EXODUS 17 (The Message)
Did you ever notice that the world gets louder the more off track it is?

When metal is molten in order to be cast into some shape, all of the garbage raises to the top of the pot. It is called "dross" if it is solid impurity and "slag" if it is liquid. The more impurity in the metal, the more the junk on top hides the good stuff underneath.

Life seems that way, too. You can be doing the good stuff, always feeling like you're following God and yet all the "junk" of the world hides you. And, the more off track the world is, the more you may feel buried by it.

The bright shiny molten metal at the bottom of the pot doesn't care when the dross and slag hide it. Ultimately, those things will be skinned off and the pure metal will be allowed to be formed into what it was intended. Purity prevails in the end.

If we're following God, we can reside in that same level of faith.

In seventh grade, I had a teacher write something on my grade card which I think ultimately has had a major impact of encouragement on me. I was always a pretty quiet, shy kid. What she wrote on my grade card was that "Great things often come in quiet packages." I don't think she was necessarily correct on the "great" part but over the years her comment has provided me encouragement that, so long as I am doing what I know to be the "right" things, the noisier "slag" that seems to be hiding my efforts really makes no difference. She gave me assurance that it's okay to be humble. Unfortunately, in the schoolyard, that message doesn't come out all that often to kids.

*Records:*

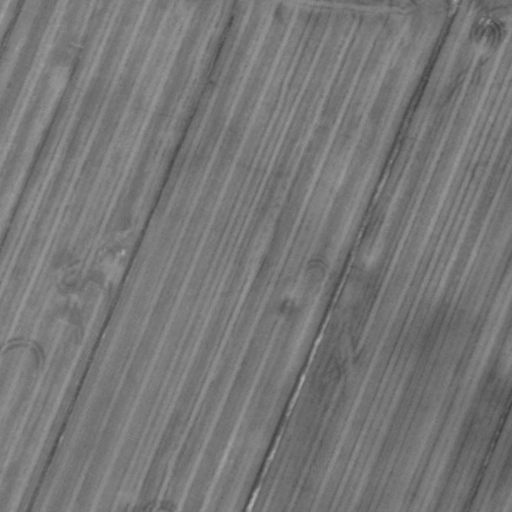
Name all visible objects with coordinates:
crop: (256, 256)
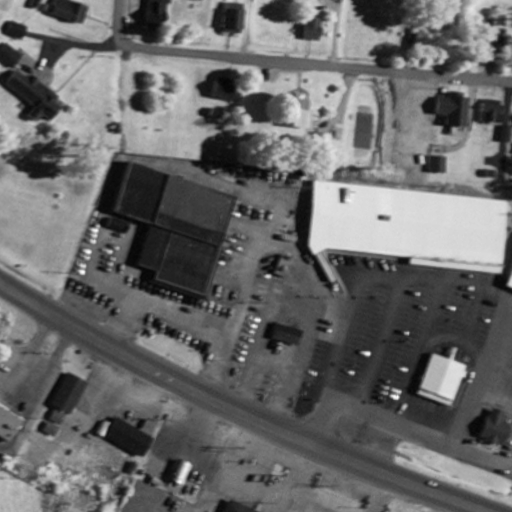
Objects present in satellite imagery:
building: (68, 12)
building: (157, 14)
road: (118, 23)
building: (233, 24)
building: (312, 31)
building: (16, 32)
building: (430, 37)
building: (503, 43)
building: (9, 58)
road: (319, 65)
building: (227, 92)
building: (35, 98)
building: (461, 112)
building: (500, 113)
building: (300, 114)
building: (510, 136)
building: (445, 167)
building: (408, 225)
building: (174, 226)
building: (412, 228)
building: (180, 230)
building: (509, 279)
building: (509, 288)
road: (400, 295)
building: (289, 337)
building: (437, 378)
building: (440, 382)
building: (70, 396)
road: (236, 410)
building: (55, 426)
building: (8, 427)
building: (491, 428)
road: (405, 431)
building: (495, 431)
building: (131, 440)
building: (180, 474)
building: (327, 504)
building: (234, 507)
building: (236, 508)
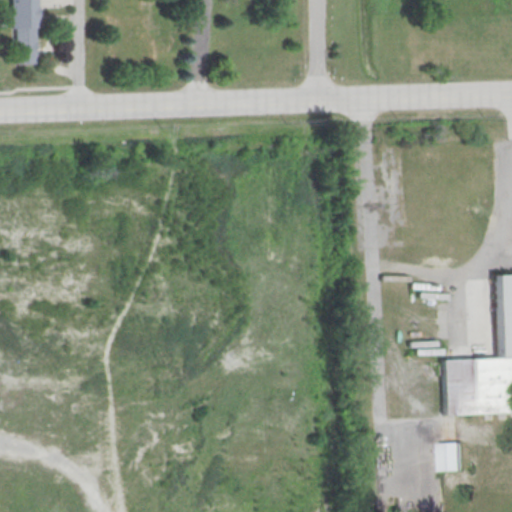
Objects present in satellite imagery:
road: (174, 19)
building: (23, 28)
building: (23, 31)
road: (316, 50)
road: (74, 87)
road: (35, 88)
road: (255, 102)
road: (444, 273)
road: (372, 302)
building: (483, 364)
building: (483, 365)
building: (452, 456)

*Problem to work on:* Retype the full devotional reflection on dross and slag shown above, word for word, with no changes.

*Full response:*
EXODUS 17 (The Message)
Did you ever notice that the world gets louder the more off track it is?

When metal is molten in order to be cast into some shape, all of the garbage raises to the top of the pot. It is called "dross" if it is solid impurity and "slag" if it is liquid. The more impurity in the metal, the more the junk on top hides the good stuff underneath.

Life seems that way, too. You can be doing the good stuff, always feeling like you're following God and yet all the "junk" of the world hides you. And, the more off track the world is, the more you may feel buried by it.

The bright shiny molten metal at the bottom of the pot doesn't care when the dross and slag hide it. Ultimately, those things will be skinned off and the pure metal will be allowed to be formed into what it was intended. Purity prevails in the end.

If we're following God, we can reside in that same level of faith.

In seventh grade, I had a teacher write something on my grade card which I think ultimately has had a major impact of encouragement on me. I was always a pretty quiet, shy kid. What she wrote on my grade card was that "Great things often come in quiet packages." I don't think she was necessarily correct on the "great" part but over the years her comment has provided me encouragement that, so long as I am doing what I know to be the "right" things, the noisier "slag" that seems to be hiding my efforts really makes no difference. She gave me assurance that it's okay to be humble. Unfortunately, in the schoolyard, that message doesn't come out all that often to kids.